The premise of the Hourly History publications is to introduce the reader to a subject in less than 60 minutes of reading. This one was on the life of the great engineer Isambard Brunel. He is considered one of Britons top 100 innovators. I became familiar with the name of Brunel while living in Southwest England. The great western railway with its immense tunnels and beautifully designed stations is still a wonder in the modern world. Brunels great suspension bridge in Clifton and his magnificent SS Great Britain in Bristol are all testimonies to his achievements. This short biography reveals that the man had as many failures as he did successes. This brief book left me wanting to know more about the subject, therefore it certainly achieved its purpose in gaining my interest.
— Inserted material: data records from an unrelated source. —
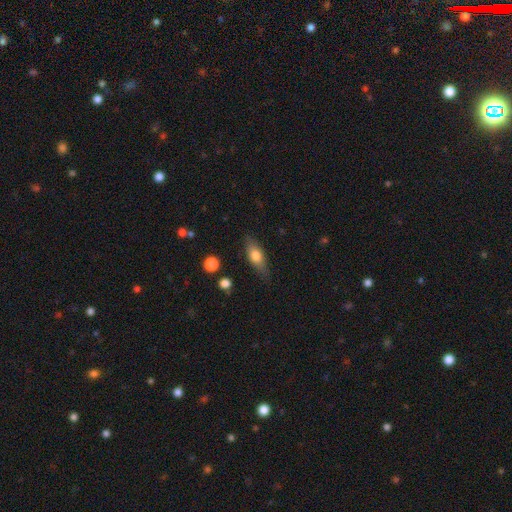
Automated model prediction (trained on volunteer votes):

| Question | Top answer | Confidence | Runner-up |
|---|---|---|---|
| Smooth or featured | smooth | 67% | featured or disk (26%) |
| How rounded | in between | 70% | cigar-shaped (26%) |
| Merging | none | 78% | minor disturbance (16%) |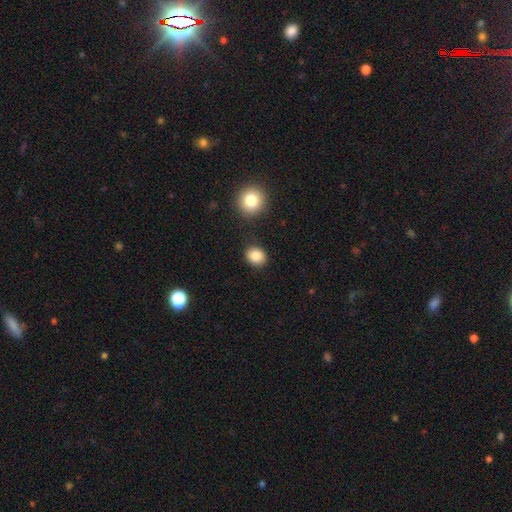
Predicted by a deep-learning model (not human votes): The model was most divided on "how rounded": round: 59%, in between: 40%, cigar-shaped: 1%. More confident: smooth or featured — smooth (85%); merging — none (85%).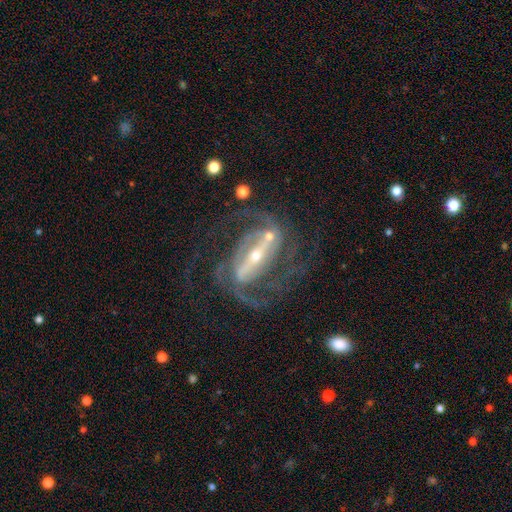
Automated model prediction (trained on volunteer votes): smooth-or-featured: featured or disk: 91% | star or artifact: 5% | smooth: 3%
  disk-edge-on: no: 95% | yes: 5%
    bar: strong: 76% | weak: 17% | no: 7%
    has-spiral-arms: yes: 97% | no: 3%
      spiral-winding: medium: 55% | tight: 27% | loose: 19%
      spiral-arm-count: 2: 63% | 3: 18% | can't tell: 7% | 4: 6% | 1: 3% | more than 4: 3%
    bulge-size: small: 65% | moderate: 31% | large: 2% | none: 1% | dominant: 1%
  merging: none: 61% | major disturbance: 18% | minor disturbance: 15% | merger: 6%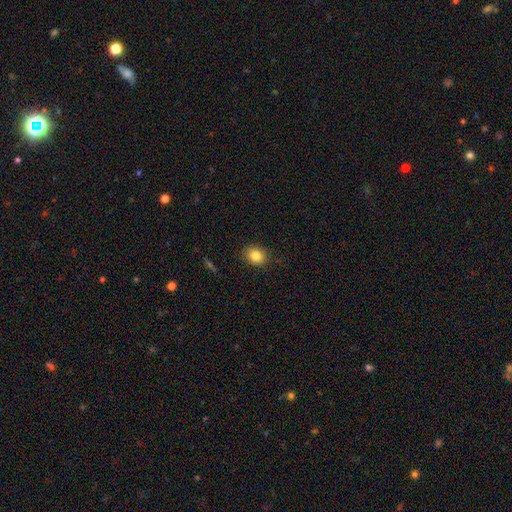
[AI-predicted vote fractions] A smooth galaxy with no disk features (83%) that is round (51%). Merging: none (87%).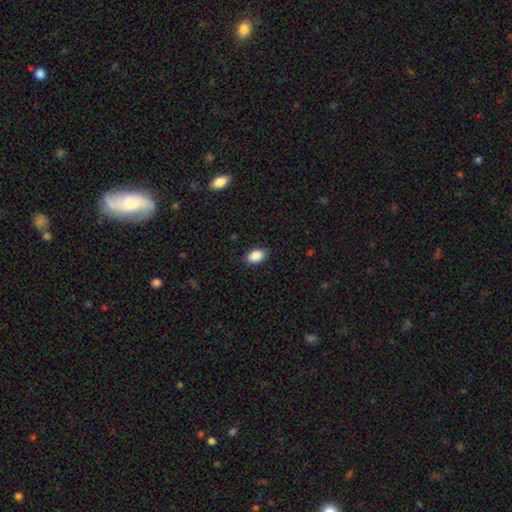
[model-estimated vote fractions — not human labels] Smooth or featured: smooth — 89% (star or artifact — 8%)
How rounded: in between — 84% (round — 15%)
Merging: none — 88% (minor disturbance — 9%)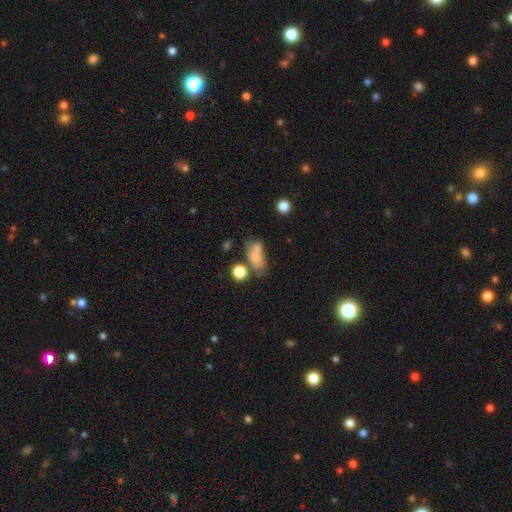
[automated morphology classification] This is likely a smooth galaxy (68%). How rounded: likely in between (75%). Merging: marginally merger (36%).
Bonar, Horatius. Light & Truth Bible Thoughts and Themes (Vol. 1): Old Testament. Muskegon, WI: Dust & Ashes Publications, 2002.
Horatio Bonar (1808-1889) was a Scottish pastor and one of the leaders of the Free Church movement in Scotland. He is mostly known for his magnificent hymns. (In our congregation, we frequently sing ‘I Heard the Voice of Jesus Say’). But as a leading light, Bonar wrote columns in various magazines with great regularity. Dust and Ashes Publications collected and edited five volumes of these articles. The first volume concentrates on Old Testament passages. I would measure that this was not Bonar’s strength. Most of these lessons are mediocre. A few (though small in number) even fall into the category of poor exegesis. They reveal that Bonar could be rather myopic due to his eschatological views. But there are some wonderful gems here as well. I one devotion, He posed a thought as to whether we wanted an unjust God ruling over the punishment of hell- think of how awful that would be! I had never conceived of that as an apologetic before. It keeps me interested enough to pursue the other volumes in the future.
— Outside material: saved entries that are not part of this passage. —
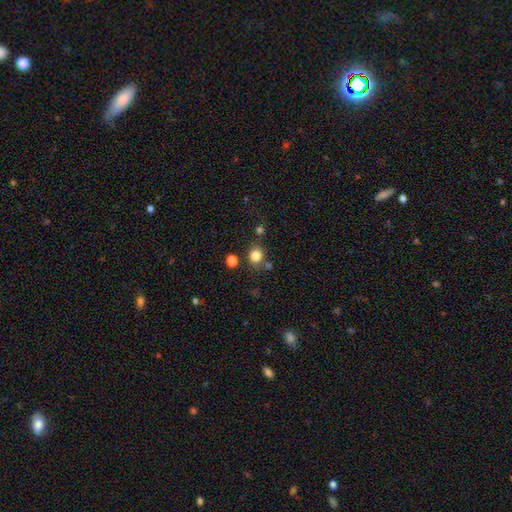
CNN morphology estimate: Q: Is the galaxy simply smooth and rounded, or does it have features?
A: smooth — 82%.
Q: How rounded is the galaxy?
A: round — 80%.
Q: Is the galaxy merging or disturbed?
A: none — 76%.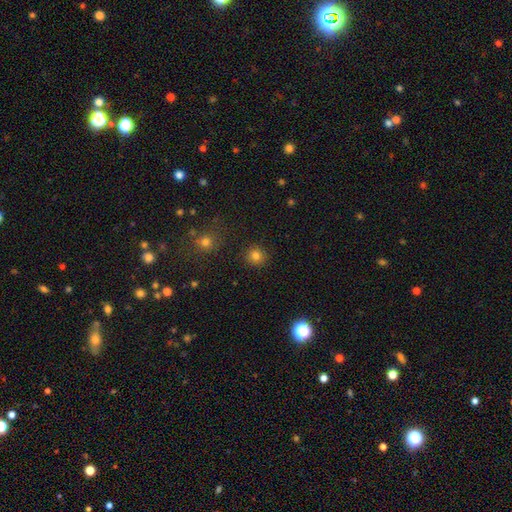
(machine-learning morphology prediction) Q: Smooth or featured?
A: smooth (81%); runner-up: star or artifact (14%)
Q: How rounded?
A: round (93%); runner-up: in between (6%)
Q: Merging?
A: none (90%); runner-up: minor disturbance (6%)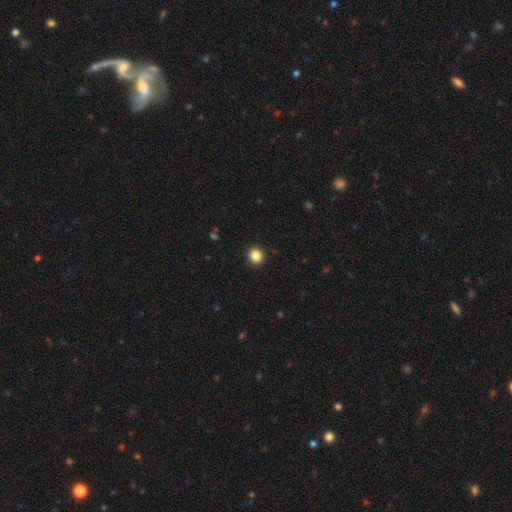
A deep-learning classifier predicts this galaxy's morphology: Overall: smooth (86%). How rounded: round (83%). Merging: none (92%).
Bourne, F.W. The King’s Son or A Memoir of Billy Bray. London: Bible Christian Book- Room, 1896.
Billy Bray (1794-1868) was a Cornish Bryanite Methodist lay preacher. He was a coal minor who preached to the minors. This biography by his friend F.W. Bourne made him a household name in England and became an instant best seller. I think if I had known Bray personally he would have driven me crazy. He was enthusiastic, uncouth, undisciplined and judgmental (particularly against those that did not agree with him). However, he was passionate about the gospel. Even if his theology was off, he did have a passion to see the lost saved and it motivated his life. The story is appealing just because Billy was so simple in his understanding- love Jesus and give your all to him. But the biography is also revealing in that it isn’t always just that simple. Bray particularly allowed his understanding of class to affect his judgment of intellectual Christians and those of different denominations. Brays life serves as enduring legacy of someone who might be hindered by a lack of education but still passionate about God.
Davis, Dale Ralph. Stump Kingdom: Isaiah 6-12. Fearn: Christian Focus, 2017.
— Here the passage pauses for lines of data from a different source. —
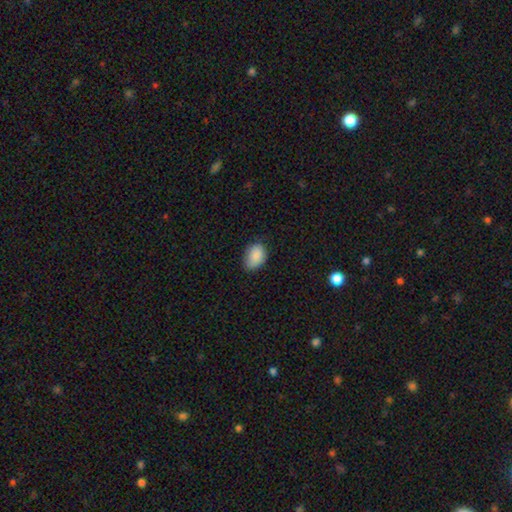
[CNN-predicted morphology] This appears to be a smooth galaxy with no disk features (88%) that is in between round and cigar-shaped (83%). Merging: none (72%).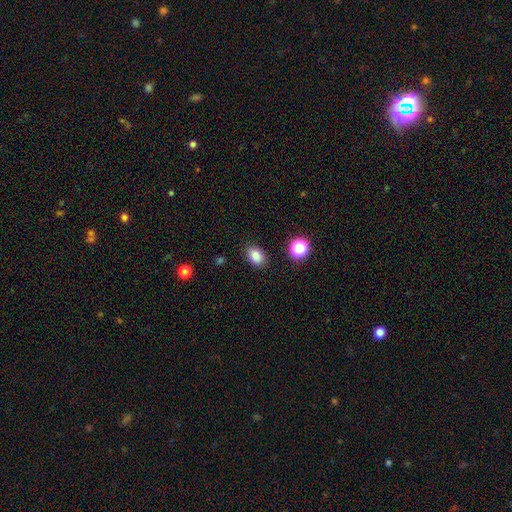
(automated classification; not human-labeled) Overall: smooth (83%). How rounded: in between (78%). Merging: none (86%).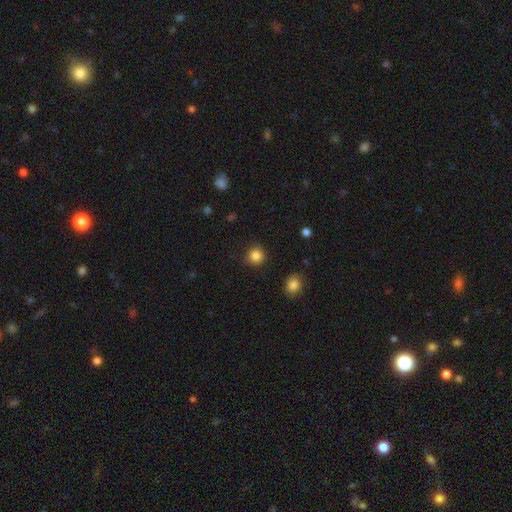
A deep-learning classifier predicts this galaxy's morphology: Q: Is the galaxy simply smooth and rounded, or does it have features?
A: smooth — 85%.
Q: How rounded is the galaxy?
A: round — 91%.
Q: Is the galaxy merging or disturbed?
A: none — 87%.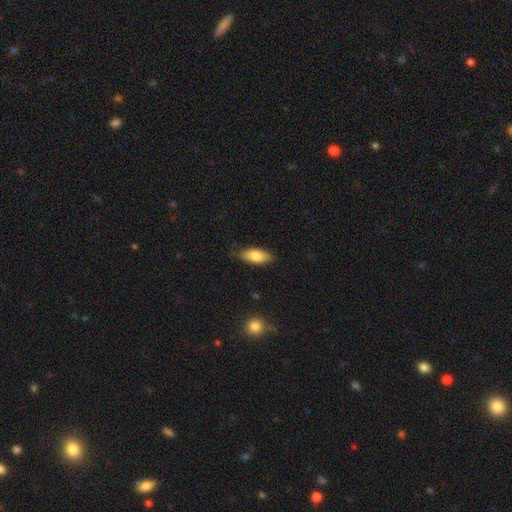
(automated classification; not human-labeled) A smooth galaxy with no disk features (79%) that is in between round and cigar-shaped (83%).

Vote fractions:
- Smooth or featured? smooth: 79% / featured or disk: 14% / star or artifact: 6%
- How rounded? in between: 83% / cigar-shaped: 14% / round: 3%
- Merging? none: 78% / minor disturbance: 18% / major disturbance: 3% / merger: 1%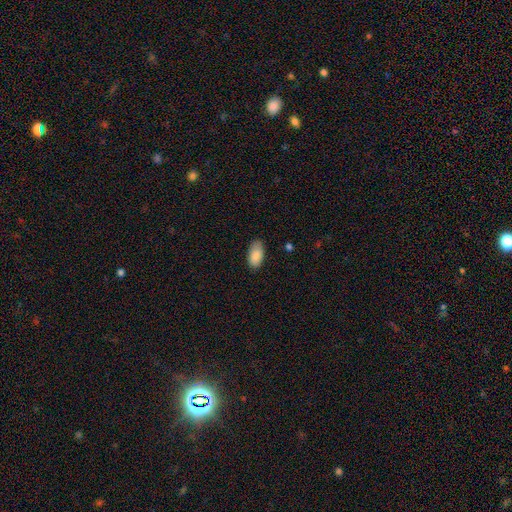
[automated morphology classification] type=smooth (87%); roundness=in between (94%); merging=none (78%).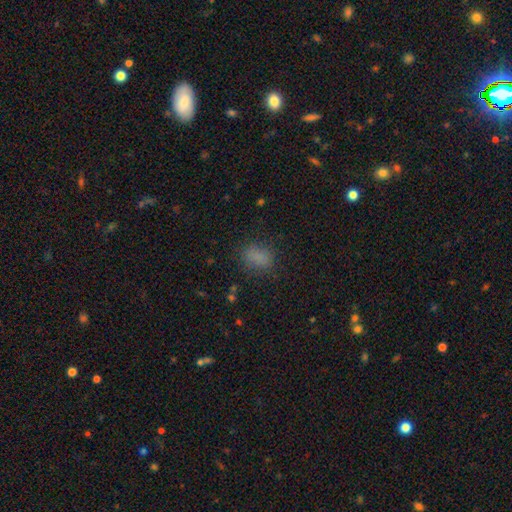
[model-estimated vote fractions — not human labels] smooth 80%, star or artifact 14%, featured or disk 6%. Down the decision tree: how rounded — in between (72%); merging — none (79%).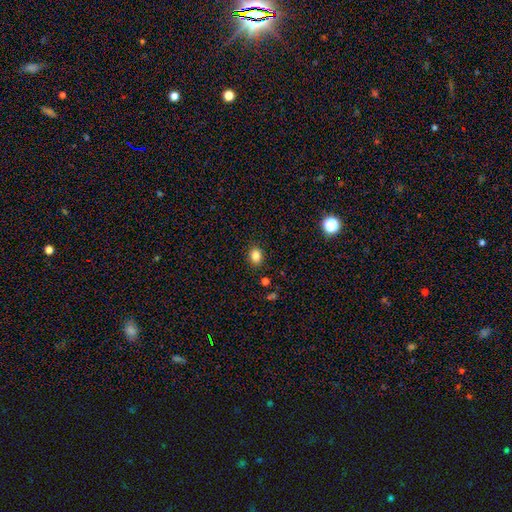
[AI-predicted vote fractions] A smooth galaxy with no disk features (84%) that is in between round and cigar-shaped (54%). Merging: none (88%).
It is hard to keep up with where Dale Ralph Davis is serving, but currently, he is the minister in residence at First Presbyterian in Columbia, SC. This book is Davis’ exposition of Isaiah 6 through 12 where the coming of Immanuel is foretold. Davis presents this difficult text in an easy understandable way. He validates my suspicions that the child in 7:14 is not Isaiah’s son in chapter 8 (as most commentators propose as a ‘double sign’), but a future son which was the coming Christ. Davis is a master illustrator. His work is always enjoyable to read.
Eyrich, Howard (with Judy Dabler). The Art of Aging: A Christian Handbook. Beidji, MN:Focus Publishing, 2006.
Howard Eyrich is the head of counseling at the Birmingham Theological Seminary and at Briarwood Presbyterian Church in Birmingham, AL. He will be speaking at our church in April on the subject of aging. His ‘handbook’ is excellent. It deals with all the major issues of growing older from providing care for aging parents to preparing for retirement. The book is short and practical. It is easy to read. To be fair, it does generalize in places. But while it can’t be overly comprehensive, it will lead the reader to other sources from which he or she can draw for more information. There is not a single adult who will not benefit from reading this book.
Ferguson, Sinclair. The Whole Christ: Legalism, Antinomianism and Gospel Assurances-Why the Marrow Controversy Still Matters. Wheaton: Crossway, 2016.
I have to admit that I have a man-crush on Sinclair Ferguson. I think he is one of the finest communicators of the gospel in our day. And this book did not disappoint. Ferguson uses an early eighteenth century Scottish controversy to illustrate that the conflict between law an gospel still exist to this day. What is the balance between legalism (living under the law) and antinomianism (living freed from the law)? How does one know one is saved? Ferguson’s answer is simple to each question; Christ. By focusing on the doctrine of Union with Christ, he provides a solution that is still needed today- embracing the whole of Christ. It is a challenging read (and understandably my interest in history motivated my reading). But it is well worth the effort. This might have been one of the better books I have read in the last decade.
Guinness, Michele. Genius of Guinness: The Enduring Legacy of an Irish Dynasty. Greenville, SC: Ambassador International, 2005.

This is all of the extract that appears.